# need advice, trying a different camera installation



## rnichols (Apr 19, 2011)

I've always ran that siamese cable and used http://1800securitycamera.com/cctv-power-supply/dc-power-lead-male-connector-for-cctv-camera-power or something similar on the camera end, depending on what I needed. Or I used dolphins for the splicing. 

As far as the different size of wire , you figure the voltage drop depending on the voltage system you use.. AC or DC..


----------



## MDShunk (Jan 7, 2007)

I never have used stock cables. I always used Siamese cable and beanie'd on the pigtail for power. I thought everyone did that. I guess that's you plan, so I see it working out, since it always has for me.


----------



## zwodubber (Feb 24, 2011)

MDShunk said:


> I never have used stock cables. I always used Siamese cable and beanie'd on the pigtail for power. I thought everyone did that. I guess that's you plan, so I see it working out, since it always has for me.

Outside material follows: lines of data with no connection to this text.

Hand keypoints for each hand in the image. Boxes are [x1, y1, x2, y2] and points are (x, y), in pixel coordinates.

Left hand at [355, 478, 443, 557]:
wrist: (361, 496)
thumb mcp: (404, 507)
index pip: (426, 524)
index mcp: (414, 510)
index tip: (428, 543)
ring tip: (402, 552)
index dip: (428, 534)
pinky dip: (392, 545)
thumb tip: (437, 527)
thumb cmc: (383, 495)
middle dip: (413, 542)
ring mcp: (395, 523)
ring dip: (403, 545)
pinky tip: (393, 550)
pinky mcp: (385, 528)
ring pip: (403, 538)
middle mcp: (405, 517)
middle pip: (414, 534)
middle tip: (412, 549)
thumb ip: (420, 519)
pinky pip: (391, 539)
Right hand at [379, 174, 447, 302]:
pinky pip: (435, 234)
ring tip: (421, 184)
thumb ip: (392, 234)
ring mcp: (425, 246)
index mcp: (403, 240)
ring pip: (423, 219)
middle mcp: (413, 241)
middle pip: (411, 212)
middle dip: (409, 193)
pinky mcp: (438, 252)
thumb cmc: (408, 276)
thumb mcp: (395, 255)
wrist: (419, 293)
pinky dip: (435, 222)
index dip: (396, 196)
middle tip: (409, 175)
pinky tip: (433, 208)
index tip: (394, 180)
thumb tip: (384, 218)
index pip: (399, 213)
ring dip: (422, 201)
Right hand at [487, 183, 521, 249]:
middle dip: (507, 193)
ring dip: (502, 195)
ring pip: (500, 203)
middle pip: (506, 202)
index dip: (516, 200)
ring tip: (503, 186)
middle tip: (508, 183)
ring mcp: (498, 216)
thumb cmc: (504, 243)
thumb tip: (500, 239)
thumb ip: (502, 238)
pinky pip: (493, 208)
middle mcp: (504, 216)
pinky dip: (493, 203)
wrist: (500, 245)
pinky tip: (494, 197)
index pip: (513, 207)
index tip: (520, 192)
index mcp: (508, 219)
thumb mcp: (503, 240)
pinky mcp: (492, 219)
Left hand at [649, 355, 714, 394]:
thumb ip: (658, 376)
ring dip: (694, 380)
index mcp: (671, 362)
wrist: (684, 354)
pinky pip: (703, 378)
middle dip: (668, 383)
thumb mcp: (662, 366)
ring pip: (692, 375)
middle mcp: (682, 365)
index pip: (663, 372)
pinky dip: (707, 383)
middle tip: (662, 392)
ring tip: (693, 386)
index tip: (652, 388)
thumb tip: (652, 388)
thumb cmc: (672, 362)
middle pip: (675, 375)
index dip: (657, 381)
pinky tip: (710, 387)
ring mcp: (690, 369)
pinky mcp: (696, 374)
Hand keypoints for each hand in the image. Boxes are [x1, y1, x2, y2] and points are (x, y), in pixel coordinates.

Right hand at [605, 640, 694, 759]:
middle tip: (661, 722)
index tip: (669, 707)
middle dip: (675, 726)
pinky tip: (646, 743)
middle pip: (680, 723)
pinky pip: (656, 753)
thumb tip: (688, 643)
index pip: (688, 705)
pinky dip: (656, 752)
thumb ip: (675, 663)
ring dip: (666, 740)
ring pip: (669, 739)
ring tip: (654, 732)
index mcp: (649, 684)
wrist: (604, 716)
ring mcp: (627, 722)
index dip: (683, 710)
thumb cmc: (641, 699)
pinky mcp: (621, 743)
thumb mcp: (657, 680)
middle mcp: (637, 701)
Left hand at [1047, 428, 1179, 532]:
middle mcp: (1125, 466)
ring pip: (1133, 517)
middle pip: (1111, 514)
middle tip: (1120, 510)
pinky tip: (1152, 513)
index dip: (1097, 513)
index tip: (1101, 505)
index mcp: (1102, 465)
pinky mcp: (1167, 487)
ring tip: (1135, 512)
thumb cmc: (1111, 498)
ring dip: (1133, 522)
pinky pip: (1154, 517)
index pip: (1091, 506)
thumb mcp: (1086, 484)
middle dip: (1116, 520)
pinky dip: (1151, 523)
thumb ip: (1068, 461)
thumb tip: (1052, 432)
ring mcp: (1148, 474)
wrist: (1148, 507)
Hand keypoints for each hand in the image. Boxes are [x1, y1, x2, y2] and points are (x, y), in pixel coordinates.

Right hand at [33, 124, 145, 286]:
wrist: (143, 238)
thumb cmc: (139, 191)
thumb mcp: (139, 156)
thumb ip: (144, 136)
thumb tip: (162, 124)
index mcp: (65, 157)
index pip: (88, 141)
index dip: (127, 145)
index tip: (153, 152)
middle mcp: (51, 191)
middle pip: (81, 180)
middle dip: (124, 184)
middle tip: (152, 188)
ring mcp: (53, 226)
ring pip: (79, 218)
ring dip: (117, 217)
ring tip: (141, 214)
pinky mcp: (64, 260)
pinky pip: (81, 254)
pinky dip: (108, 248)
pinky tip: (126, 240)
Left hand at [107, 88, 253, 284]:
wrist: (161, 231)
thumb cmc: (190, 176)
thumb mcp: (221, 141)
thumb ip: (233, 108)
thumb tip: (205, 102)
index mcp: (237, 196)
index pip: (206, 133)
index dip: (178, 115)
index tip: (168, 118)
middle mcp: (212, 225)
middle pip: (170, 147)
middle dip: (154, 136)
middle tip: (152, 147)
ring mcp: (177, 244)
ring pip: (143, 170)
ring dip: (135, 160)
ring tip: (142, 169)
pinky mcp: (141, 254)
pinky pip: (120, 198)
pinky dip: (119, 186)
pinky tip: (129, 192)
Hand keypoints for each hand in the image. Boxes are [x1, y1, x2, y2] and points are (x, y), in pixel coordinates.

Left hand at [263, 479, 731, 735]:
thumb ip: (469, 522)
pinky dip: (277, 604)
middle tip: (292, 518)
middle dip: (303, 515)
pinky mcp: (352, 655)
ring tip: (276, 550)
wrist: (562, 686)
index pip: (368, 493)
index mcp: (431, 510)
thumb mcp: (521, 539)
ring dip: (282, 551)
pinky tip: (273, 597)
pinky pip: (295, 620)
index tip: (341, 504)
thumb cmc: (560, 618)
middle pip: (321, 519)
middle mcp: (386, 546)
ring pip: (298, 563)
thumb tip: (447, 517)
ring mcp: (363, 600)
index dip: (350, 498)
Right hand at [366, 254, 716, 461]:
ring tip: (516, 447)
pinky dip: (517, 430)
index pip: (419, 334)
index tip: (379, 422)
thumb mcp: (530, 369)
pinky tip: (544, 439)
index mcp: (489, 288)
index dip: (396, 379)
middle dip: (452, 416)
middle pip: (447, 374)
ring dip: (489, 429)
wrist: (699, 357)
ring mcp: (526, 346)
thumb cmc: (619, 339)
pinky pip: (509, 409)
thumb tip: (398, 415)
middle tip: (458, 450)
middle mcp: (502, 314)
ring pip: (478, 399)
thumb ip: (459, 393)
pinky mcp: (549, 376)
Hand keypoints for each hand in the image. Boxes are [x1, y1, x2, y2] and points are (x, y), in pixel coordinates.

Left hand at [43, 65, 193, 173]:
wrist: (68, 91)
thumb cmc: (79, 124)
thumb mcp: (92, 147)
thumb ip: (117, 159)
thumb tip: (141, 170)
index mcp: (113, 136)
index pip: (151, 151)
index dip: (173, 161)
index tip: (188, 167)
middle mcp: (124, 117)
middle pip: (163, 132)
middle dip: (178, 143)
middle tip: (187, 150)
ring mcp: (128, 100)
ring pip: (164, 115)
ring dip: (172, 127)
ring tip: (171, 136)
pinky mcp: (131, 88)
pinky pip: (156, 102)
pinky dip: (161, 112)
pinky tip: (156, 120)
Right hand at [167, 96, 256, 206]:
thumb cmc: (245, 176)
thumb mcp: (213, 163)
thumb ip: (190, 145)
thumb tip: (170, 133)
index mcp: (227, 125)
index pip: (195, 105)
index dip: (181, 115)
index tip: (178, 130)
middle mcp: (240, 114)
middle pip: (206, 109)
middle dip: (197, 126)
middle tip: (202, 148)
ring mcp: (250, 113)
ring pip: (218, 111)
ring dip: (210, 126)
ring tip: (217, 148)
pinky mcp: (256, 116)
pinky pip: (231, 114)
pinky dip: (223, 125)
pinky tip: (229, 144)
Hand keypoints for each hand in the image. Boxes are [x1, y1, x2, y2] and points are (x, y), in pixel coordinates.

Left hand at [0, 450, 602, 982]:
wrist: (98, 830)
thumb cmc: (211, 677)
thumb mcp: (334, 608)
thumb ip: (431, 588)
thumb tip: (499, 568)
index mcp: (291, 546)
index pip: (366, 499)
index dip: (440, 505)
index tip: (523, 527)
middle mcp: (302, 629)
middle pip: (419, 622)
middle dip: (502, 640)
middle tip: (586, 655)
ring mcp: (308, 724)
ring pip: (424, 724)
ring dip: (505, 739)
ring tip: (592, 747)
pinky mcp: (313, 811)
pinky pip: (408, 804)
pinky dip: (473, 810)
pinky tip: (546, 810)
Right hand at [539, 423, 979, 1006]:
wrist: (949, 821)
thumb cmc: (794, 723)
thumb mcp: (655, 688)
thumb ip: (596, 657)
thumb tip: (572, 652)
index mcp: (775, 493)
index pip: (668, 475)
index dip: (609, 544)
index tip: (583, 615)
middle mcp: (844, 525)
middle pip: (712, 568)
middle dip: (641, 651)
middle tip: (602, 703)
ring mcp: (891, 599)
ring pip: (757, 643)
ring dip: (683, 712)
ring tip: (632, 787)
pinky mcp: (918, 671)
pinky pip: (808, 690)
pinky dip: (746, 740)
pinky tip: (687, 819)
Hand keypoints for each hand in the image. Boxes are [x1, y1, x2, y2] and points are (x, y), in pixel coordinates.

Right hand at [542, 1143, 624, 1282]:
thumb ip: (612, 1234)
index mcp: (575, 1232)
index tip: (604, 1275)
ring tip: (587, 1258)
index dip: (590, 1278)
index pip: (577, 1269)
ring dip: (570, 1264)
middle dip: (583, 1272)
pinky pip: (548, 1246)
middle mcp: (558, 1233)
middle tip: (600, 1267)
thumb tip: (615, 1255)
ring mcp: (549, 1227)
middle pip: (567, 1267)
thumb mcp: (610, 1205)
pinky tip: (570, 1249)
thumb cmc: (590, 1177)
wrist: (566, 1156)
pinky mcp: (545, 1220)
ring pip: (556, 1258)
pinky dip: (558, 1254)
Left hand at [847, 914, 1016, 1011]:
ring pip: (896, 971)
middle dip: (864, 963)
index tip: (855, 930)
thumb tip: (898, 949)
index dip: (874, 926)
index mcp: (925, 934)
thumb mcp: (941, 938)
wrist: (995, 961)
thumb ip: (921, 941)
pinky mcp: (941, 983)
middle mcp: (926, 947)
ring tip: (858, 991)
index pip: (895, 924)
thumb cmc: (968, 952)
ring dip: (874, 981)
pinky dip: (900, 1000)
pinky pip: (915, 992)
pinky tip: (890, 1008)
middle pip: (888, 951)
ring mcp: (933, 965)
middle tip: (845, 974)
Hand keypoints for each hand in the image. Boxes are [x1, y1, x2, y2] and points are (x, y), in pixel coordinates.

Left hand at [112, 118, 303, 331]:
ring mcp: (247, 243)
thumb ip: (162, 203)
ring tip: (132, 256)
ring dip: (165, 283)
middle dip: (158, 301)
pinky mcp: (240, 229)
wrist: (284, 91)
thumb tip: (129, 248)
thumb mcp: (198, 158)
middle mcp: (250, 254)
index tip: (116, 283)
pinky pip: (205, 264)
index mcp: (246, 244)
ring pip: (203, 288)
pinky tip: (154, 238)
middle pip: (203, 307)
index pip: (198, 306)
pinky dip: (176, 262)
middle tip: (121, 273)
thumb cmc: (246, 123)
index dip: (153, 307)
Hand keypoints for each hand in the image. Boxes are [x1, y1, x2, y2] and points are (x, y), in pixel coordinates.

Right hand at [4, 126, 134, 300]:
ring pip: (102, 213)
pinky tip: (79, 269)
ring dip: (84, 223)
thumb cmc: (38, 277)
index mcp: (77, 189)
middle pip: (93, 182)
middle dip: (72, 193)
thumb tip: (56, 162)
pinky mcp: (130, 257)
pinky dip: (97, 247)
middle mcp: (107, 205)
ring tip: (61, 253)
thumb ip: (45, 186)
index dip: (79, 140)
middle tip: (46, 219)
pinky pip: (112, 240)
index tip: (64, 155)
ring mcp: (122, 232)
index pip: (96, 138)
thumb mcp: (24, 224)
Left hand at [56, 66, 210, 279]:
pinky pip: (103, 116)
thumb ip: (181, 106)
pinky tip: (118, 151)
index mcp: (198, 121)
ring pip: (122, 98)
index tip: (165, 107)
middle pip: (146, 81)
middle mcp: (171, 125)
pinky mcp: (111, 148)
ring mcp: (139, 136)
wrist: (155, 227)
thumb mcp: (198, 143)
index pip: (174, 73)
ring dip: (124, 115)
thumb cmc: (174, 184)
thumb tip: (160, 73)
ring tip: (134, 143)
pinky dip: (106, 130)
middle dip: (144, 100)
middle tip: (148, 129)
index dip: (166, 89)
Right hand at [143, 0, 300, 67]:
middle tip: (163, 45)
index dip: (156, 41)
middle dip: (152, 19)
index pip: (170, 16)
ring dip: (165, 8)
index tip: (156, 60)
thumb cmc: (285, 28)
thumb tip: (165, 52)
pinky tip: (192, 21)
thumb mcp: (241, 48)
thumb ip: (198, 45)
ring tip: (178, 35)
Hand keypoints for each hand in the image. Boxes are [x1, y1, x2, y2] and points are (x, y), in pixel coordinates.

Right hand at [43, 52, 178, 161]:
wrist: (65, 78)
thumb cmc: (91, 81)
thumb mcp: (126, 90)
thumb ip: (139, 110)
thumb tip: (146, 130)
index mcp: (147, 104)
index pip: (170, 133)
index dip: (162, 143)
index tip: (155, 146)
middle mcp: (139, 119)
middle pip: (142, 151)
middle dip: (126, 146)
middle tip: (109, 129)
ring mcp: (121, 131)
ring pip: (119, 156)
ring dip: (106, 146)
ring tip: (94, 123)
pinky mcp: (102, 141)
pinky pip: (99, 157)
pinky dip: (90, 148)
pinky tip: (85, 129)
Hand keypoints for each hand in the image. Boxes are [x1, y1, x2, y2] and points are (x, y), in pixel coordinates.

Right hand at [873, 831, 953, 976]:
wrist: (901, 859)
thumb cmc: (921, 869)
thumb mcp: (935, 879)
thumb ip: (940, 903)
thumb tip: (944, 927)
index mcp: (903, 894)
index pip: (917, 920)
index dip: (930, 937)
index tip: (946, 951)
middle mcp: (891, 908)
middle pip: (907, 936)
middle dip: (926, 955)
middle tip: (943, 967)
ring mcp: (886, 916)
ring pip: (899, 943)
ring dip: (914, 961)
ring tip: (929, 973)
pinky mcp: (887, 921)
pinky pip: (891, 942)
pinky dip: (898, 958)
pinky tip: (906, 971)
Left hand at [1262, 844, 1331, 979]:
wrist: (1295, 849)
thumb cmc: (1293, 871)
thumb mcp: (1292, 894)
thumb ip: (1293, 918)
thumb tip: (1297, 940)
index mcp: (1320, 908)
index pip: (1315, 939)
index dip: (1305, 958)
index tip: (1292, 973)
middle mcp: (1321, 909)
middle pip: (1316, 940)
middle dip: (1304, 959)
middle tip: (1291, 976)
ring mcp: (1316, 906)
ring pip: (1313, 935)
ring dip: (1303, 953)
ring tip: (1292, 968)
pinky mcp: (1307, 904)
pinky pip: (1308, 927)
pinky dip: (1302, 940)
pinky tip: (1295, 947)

Thanks for your help. I got a decent deal on 2 1000' spools of 16/2 + 2PR24 siamese. Using passive baluns for video and I actually ordered the same power adapters before I read your post 

Cameras are Speco HTINTT5 and VF2.8-12DC lenses.

I ran half the wire today and hope to have the cameras thursday. Any experience with the Speco intensifiers?


----------